Post mastectomy (surgery to remove one or both breasts)

  • Mastectomy bras sit higher on the chest to be able to hold the prosthesis. You may need to wear tops and tees with higher necklines, or add a cami or tank under your tops.
  • Tight armholes are constrictive, and in the few months following breast surgery, ‘comfortable and loose’ is what will serve you better. Looser armholes are also a blessing for the day when your lymph nodes swell up.
  • A soft cami can help with coverage of post-surgical bumps, while providing comfort.
  • Flowy tunics or kaftan style tops are perfect in summer. Loose clothing is not only soothing and comfortable, but makes it more difficult to detect a missing breast or two.
  • In winter, jersey or bamboo is soft and easy to wear.
  • During the summer months consider a fabric with SPF protective technology to help protect your scars from the sun.
  • Vests or jackets are handy for giving a little extra coverage over your chest area, like a security blanket.
  • Jumpers, especially knits, can draw attention to your chest.
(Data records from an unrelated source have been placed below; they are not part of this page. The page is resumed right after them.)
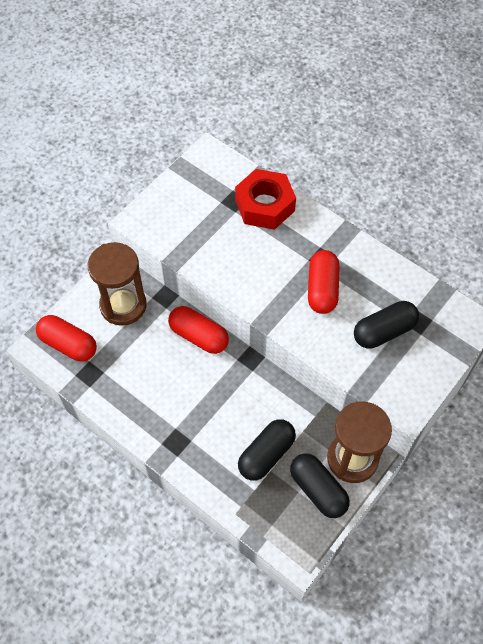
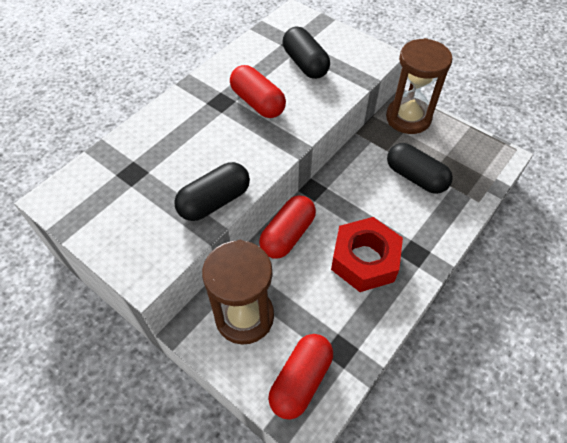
camera: 90 degrees left, 5 degrees down
(264, 205) = (144, 145): red nut -> red nut (364, 260)
(318, 490) = (442, 141): black capsule -> black capsule (214, 201)
(322, 289) = (258, 102): red capsule -> red capsule turned 45 degrees clockwise

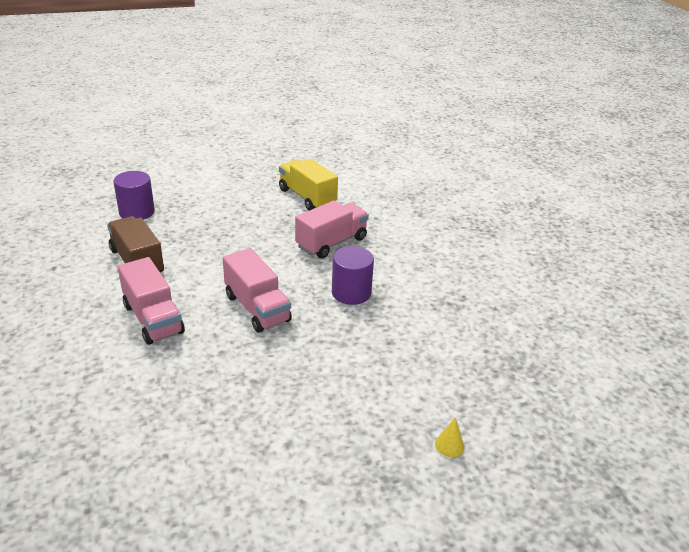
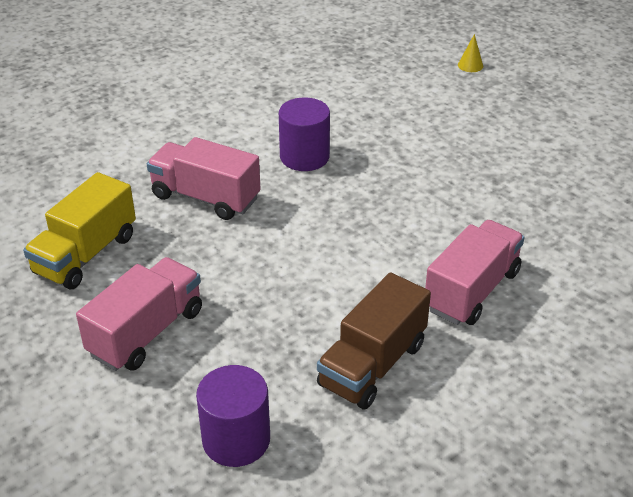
camera: 110 degrees left, 5 degrees up
(257, 308) = (385, 215): pink truck -> pink truck (146, 332)

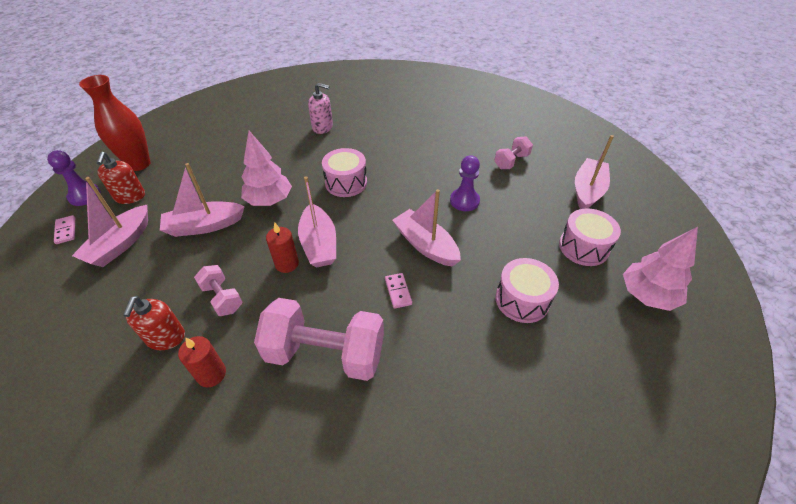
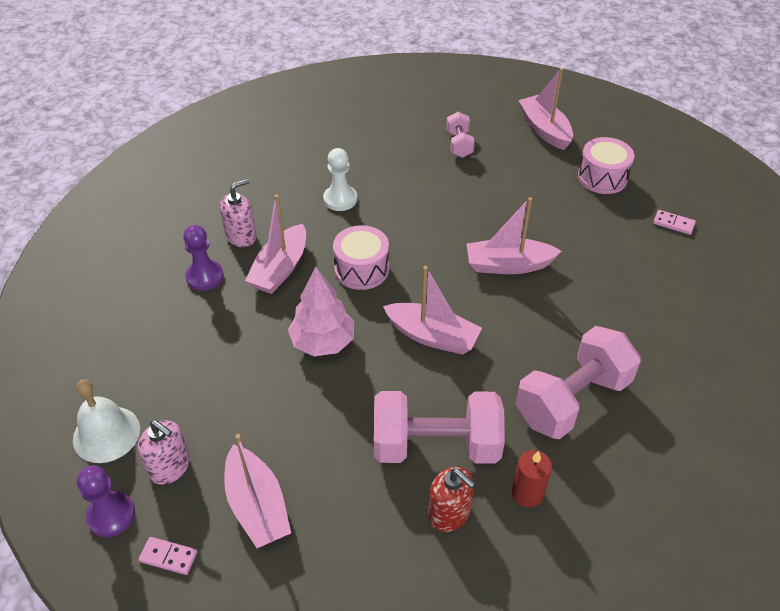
camera: 50 degrees left, 0 degrees up
(130, 197) = (170, 467): red soap dispenser -> pink soap dispenser
(139, 164) = (106, 434): red vase -> white bell
(204, 226) = (306, 416): pink boat -> pink boat (280, 269)
(222, 298) = (436, 445): pink dumbbell -> pink dumbbell, size x1.97
(287, 264) = (436, 374): red candle -> none
(395, 143) = (340, 199): none -> white pawn
(398, 291) = (546, 315): pink domino -> pink domino (673, 223)
(464, 201) = (478, 206): purple pawn -> purple pawn (205, 277)
(522, 300) = (622, 248): pink drum -> none
(647, 295) = (677, 181): pink tree -> none

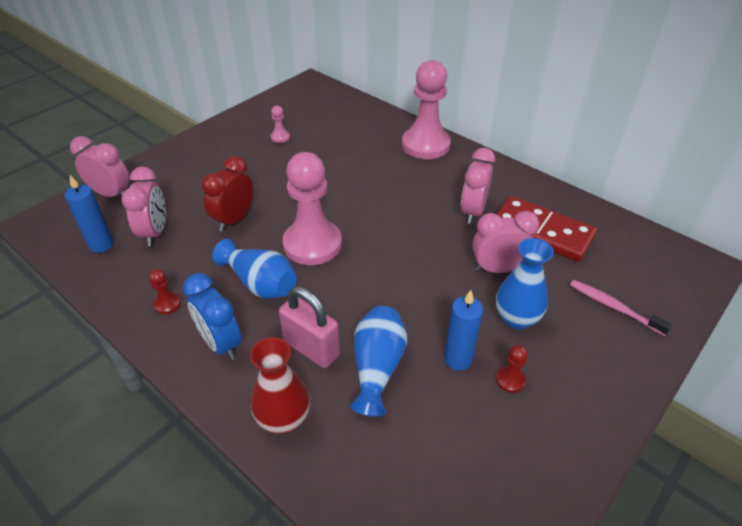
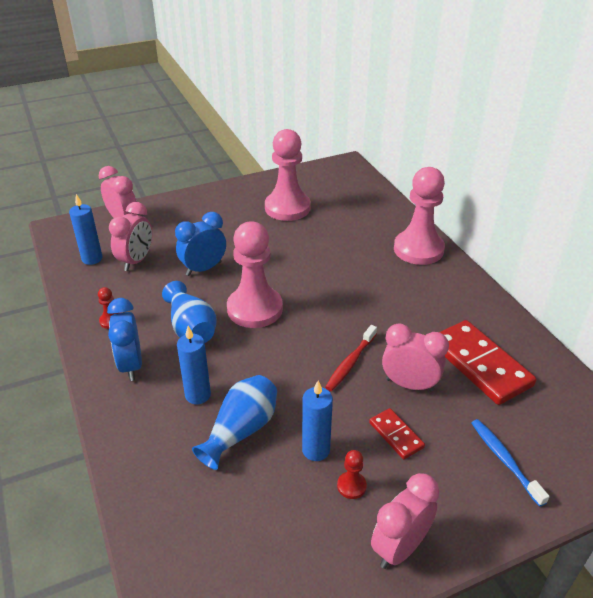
camera: 25 degrees right, 5 degrees down
(234, 220) = (203, 269): red clock -> blue clock
(280, 137) = (287, 208): pink pawn -> pink pawn, size x2.48
(283, 419) = (140, 442): red vase -> none
(311, 348) = (198, 395): pink padlock -> blue candle
(435, 266) = (350, 362): none -> red toothbrush
(472, 212) = (422, 325): pink clock -> pink clock (400, 547)
(516, 318) = (396, 435): blue vase -> red domino
(614, 307) = (505, 460): pink toothbrush -> blue toothbrush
So in the cooler months, try layering instead.
  • An all-over print can be a great way to cover up a missing breast.
  • Be careful of details like pin tucking, smocking, and pockets near the chest. These may draw unwanted attention. Look for ruffles, draping and asymmetrical lines that lead the eye away from the area.
woman getting styled after cancer

Dressing for confidence

  • Explore hiring a personal stylist, they aren’t as expensive as you may think!
  • Follow a style blogger with a similar body shape to you. They can be a wealth of information, and the community they create could be the tonic you need.
  • Shop far and wide, including online. Sticking to a few select stores might narrow your style options.
  • Know your body measurements, this will particularly help when shopping online.
  • Forget the number inside the label. Sizing is not regulated in Australia, and most women have an assorted sizing range in their wardrobes. Your worth is not measured by a sizing label.
  • Have a good seamstress on speed dial. Sometimes a garment will tick enough boxes that a little alteration, if needed, will pay off.

Body confidence

Body confidence is the gift that cancer gave me. I learned to get over my hang-ups and embrace my body. I know that’s not easy for most women. Embracing our bodies can take time and a little help.

  • Speak kind words about your body, it feels what you think.
  • Change the habit of thinking poorly about your body. You may have spent years voicing what your body ‘can’t do’ or what it ‘isn’t’, but now is the time to change that. Turn those thoughts around. Congratulate your body for what it achieves, and thank it for getting you through each day.
  • Keep a style file of ‘selfies’. Take a selfie each day. This is a great way to see what you have in your wardrobe and create new outfits, but can also help you become more at ease with your body. The more you see your daily photos, the more relaxed you’ll likely be with who you are.
  • Nourish your body. Feed it good, healthy food (most of the time – have that occasional treat if you want), and do some gentle exercise.
  • Seek some guidance from a makeup artist. Understanding makeup products, and learning a few insider tricks, can help boost your self-esteem.
  • Make self-care a priority. Book in for a regular massage/ facial/manicure, whatever makes you feel pampered. The little things can make a big difference.

Post cancer treatment, we are different. But we also have the opportunity to become the brightest version of ourselves from the inside out. Remember—you are totally worth it!